I looked at her, startled. “What?”

“You heard me.”

“Not today.”

She didn’t say anything. I didn’t either, for a while. Gobi tucked her chin and closed her eyes. As she leaned back against my shoulder, her coat slipped open and I caught a glimpse of the Glock, hanging out for the whole world to see.

“Jeez, Gobi-” I reached over to push the gun back out of view and pull her coat shut, but when my hand brushed the harness, she snapped violently awake, shoved me back, and grabbed the gun, then held it out, pointing it right at me.

“Gobi.” I tried to make my voice calm. “What are you doing? Put that down.”
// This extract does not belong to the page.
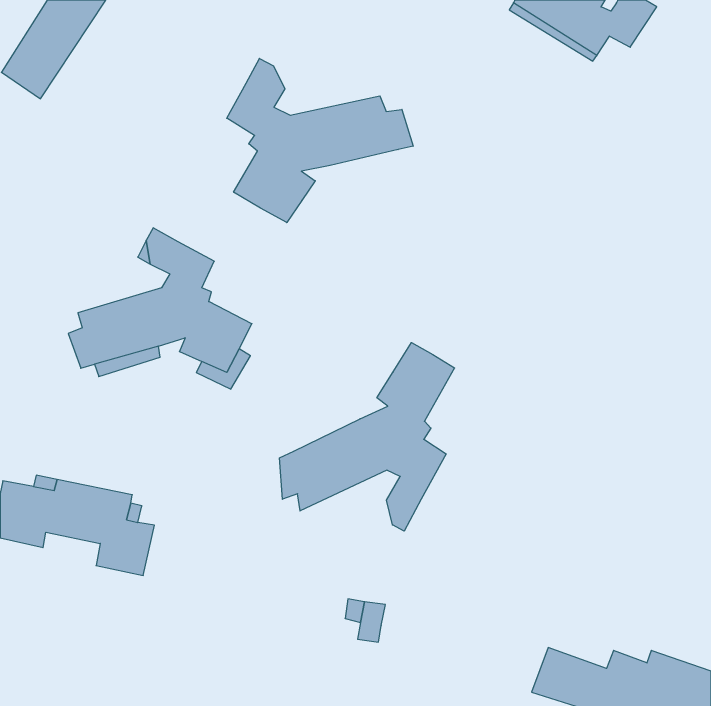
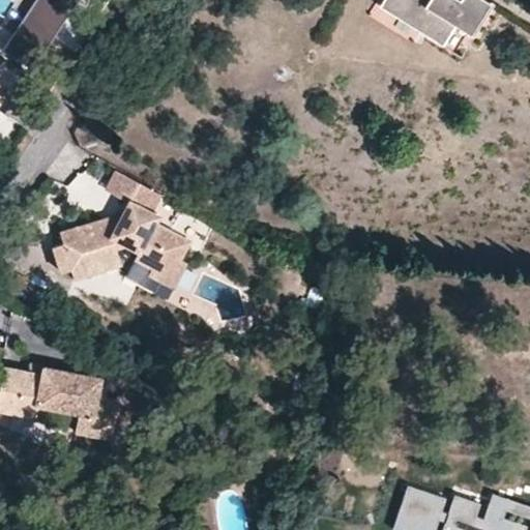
building: [227,58,413,223] -> none
building: [280,343,455,531] -> none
She didn’t move. Her face was absolutely blank, an alabaster mask with real eyes twitching around inside it. A thin trickle of blood had started running from her left nostril. I couldn’t tell how many of the other passengers had noticed what was going on, but the woman across from us in a business suit-a middle-aged Parisian executive who looked like she was on her way out to a power lunch-was staring straight at Gobi and the Glock.